- **PROBLEMS TO WORK ON**:
A - Copy the part of the passage on Spring bean scopes starting at "The session scope" and ending at "single HTTP Session.".
B - In the passage on Spring bean scopes, where is the one instance of a singleton bean kept?

- **PASSAGE SHOWN**:
--------------------------------------------------

RequestValidator validator = requestProcessor.getValidator();
validator.validate();
for(String message: validator.getErrorMessages()){
    logger.log(LogLevel.ERROR, message);
}

This happens only in case of prototype beans but works perfectly in case of other non-singleton scopes(request, session, global-session).

The singleton scope
When a bean is a singleton, only one shared instance of the bean will be managed, and all requests for beans with an id or ids matching that bean definition will result in that one specific bean instance being returned by the Spring container.
To put it another way, when you define a bean definition and it is scoped as a singleton, then the Spring IoC container will create exactly one instance of the object defined by that bean definition. This single instance will be stored in a cache of such singleton beans, and all subsequent requests and references for that named bean will result in the cached object being returned.

The session scope
With the above bean definition in place, the Spring container will create a brand new instance of the bean , for the lifetime of a single HTTP Session.

--------------------------------------------------

[Scene geometry reasoning data]
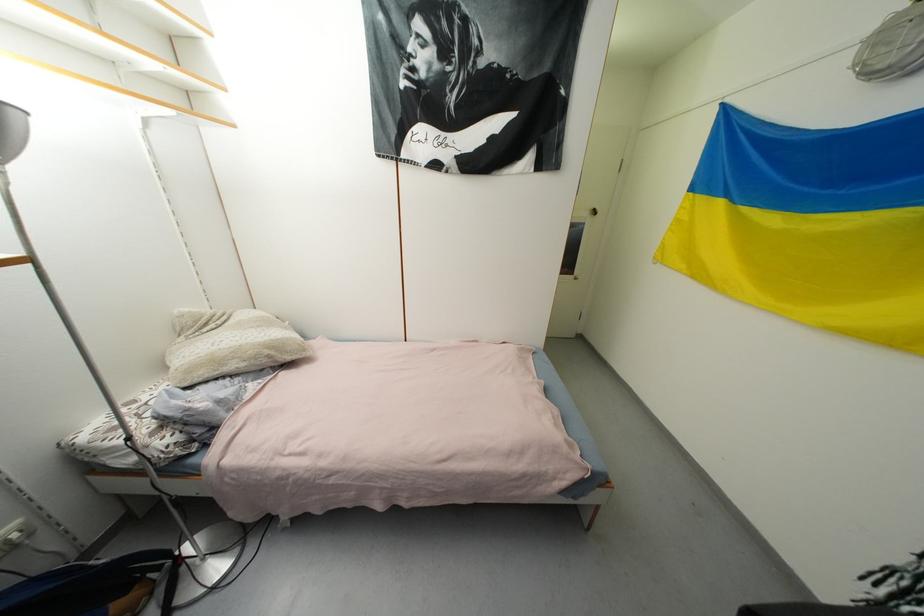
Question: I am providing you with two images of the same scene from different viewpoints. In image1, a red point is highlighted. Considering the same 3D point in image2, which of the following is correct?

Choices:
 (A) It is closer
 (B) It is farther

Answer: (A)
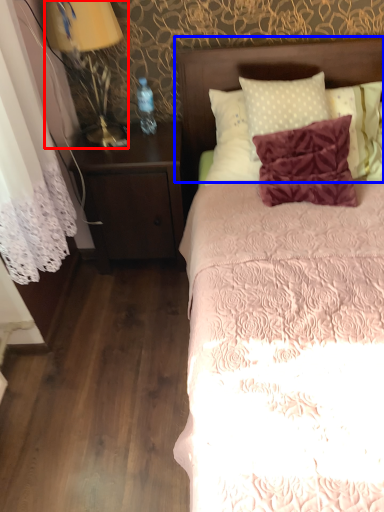
Question: Which object is further to the camera taking this photo, bedside lamp (highlighted by a red box) or headboard (highlighted by a blue box)?

Choices:
 (A) bedside lamp
 (B) headboard

Answer: (B)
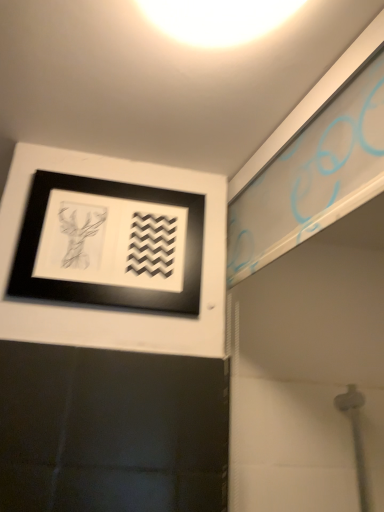
Question: Would you say black matte picture frame at upper left is to the left or to the right of white glossy light at upper center in the picture?

Choices:
 (A) left
 (B) right

Answer: (A)

Question: In terms of width, does black matte picture frame at upper left look wider or thinner when compared to white glossy light at upper center?

Choices:
 (A) wide
 (B) thin

Answer: (B)

Question: Choose the correct answer: Is black matte picture frame at upper left inside white glossy light at upper center or outside it?

Choices:
 (A) inside
 (B) outside

Answer: (B)

Question: From a real-world perspective, is white glossy light at upper center positioned above or below black matte picture frame at upper left?

Choices:
 (A) above
 (B) below

Answer: (A)

Question: Would you say white glossy light at upper center is to the left or to the right of black matte picture frame at upper left in the picture?

Choices:
 (A) right
 (B) left

Answer: (A)

Question: Considering the positions of point (271, 26) and point (56, 265), is point (271, 26) closer or farther from the camera than point (56, 265)?

Choices:
 (A) closer
 (B) farther

Answer: (A)

Question: From their relative heights in the image, would you say white glossy light at upper center is taller or shorter than black matte picture frame at upper left?

Choices:
 (A) tall
 (B) short

Answer: (B)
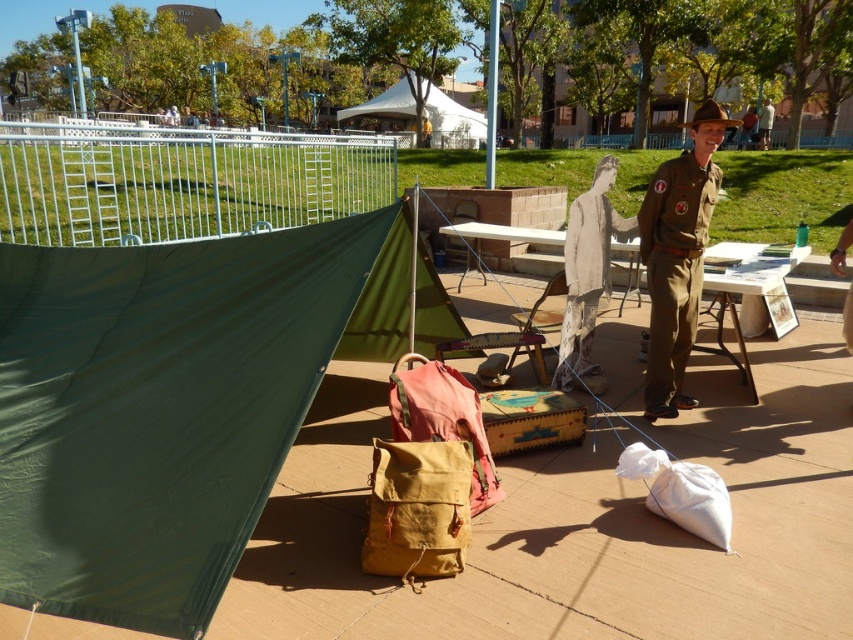
Which is in front, point (102, 579) or point (432, 420)?

Positioned in front is point (102, 579).

Measure the distance between green canvas tent at left and camera.

green canvas tent at left is 2.09 meters from camera.

In order to click on green canvas tent at left in this screenshot , I will do `click(170, 404)`.

Does white paper figure at center come behind wooden picnic table at center?

Yes, it is.

The width and height of the screenshot is (853, 640). Find the location of `white paper figure at center`. white paper figure at center is located at coordinates (587, 275).

Find the location of a particular element. This screenshot has width=853, height=640. white paper figure at center is located at coordinates (587, 275).

Does brown uniform at center appear on the right side of white paper figure at center?

Indeed, brown uniform at center is positioned on the right side of white paper figure at center.

Which is behind, point (669, 170) or point (611, 168)?

The point (611, 168) is more distant.

The width and height of the screenshot is (853, 640). In order to click on brown uniform at center in this screenshot , I will do `click(677, 257)`.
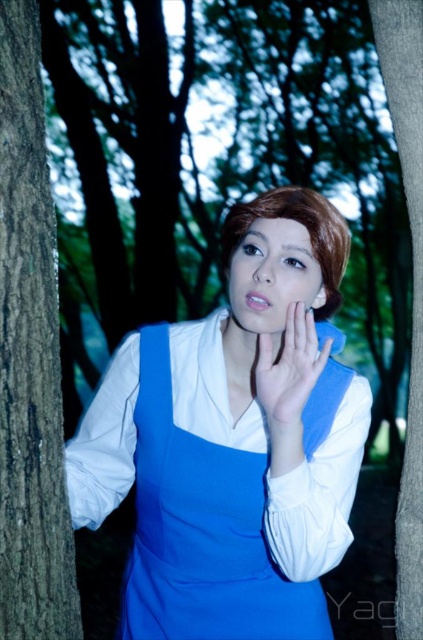
Between point (398, 593) and point (269, 202), which one is positioned in front?

Point (269, 202) is in front.

Is smooth brown tree trunk at center closer to camera compared to smooth brown hair at center?

No, smooth brown tree trunk at center is further to the viewer.

Locate an element on the screen. The width and height of the screenshot is (423, 640). smooth brown tree trunk at center is located at coordinates (412, 282).

Between blue fabric dress at center and smooth brown bark at left, which one appears on the right side from the viewer's perspective?

Positioned to the right is blue fabric dress at center.

Is blue fabric dress at center smaller than smooth brown bark at left?

Actually, blue fabric dress at center might be larger than smooth brown bark at left.

Locate an element on the screen. blue fabric dress at center is located at coordinates (233, 440).

Is point (8, 100) closer to camera compared to point (288, 442)?

Yes, point (8, 100) is in front of point (288, 442).

Describe the element at coordinates (30, 356) in the screenshot. This screenshot has width=423, height=640. I see `smooth brown bark at left` at that location.

What do you see at coordinates (30, 356) in the screenshot? I see `smooth brown bark at left` at bounding box center [30, 356].

In order to click on smooth brown bark at left in this screenshot , I will do `click(30, 356)`.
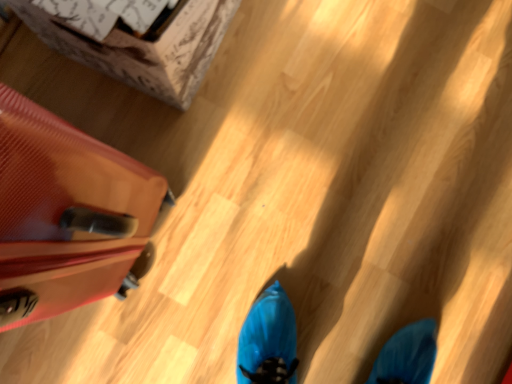
Question: From a real-world perspective, is matte red suitcase at left above or below brown cardboard box at upper left?

Choices:
 (A) below
 (B) above

Answer: (B)

Question: Is matte red suitcase at left in front of or behind brown cardboard box at upper left in the image?

Choices:
 (A) behind
 (B) front

Answer: (B)

Question: Considering the positions of matte red suitcase at left and brown cardboard box at upper left in the image, is matte red suitcase at left taller or shorter than brown cardboard box at upper left?

Choices:
 (A) short
 (B) tall

Answer: (B)

Question: From the image's perspective, is brown cardboard box at upper left above or below matte red suitcase at left?

Choices:
 (A) below
 (B) above

Answer: (B)

Question: Based on their sizes in the image, would you say brown cardboard box at upper left is bigger or smaller than matte red suitcase at left?

Choices:
 (A) big
 (B) small

Answer: (B)

Question: Considering their positions, is brown cardboard box at upper left located in front of or behind matte red suitcase at left?

Choices:
 (A) front
 (B) behind

Answer: (B)

Question: In terms of height, does brown cardboard box at upper left look taller or shorter compared to matte red suitcase at left?

Choices:
 (A) tall
 (B) short

Answer: (B)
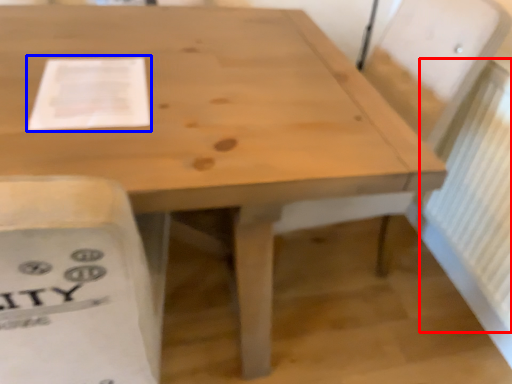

--------------------------------------------------

- **WRITTEN ANSWERS**:
A -
The session scope
With the above bean definition in place, the Spring container will create a brand new instance of the bean , for the lifetime of a single HTTP Session.

B - In a cache of such singleton beans.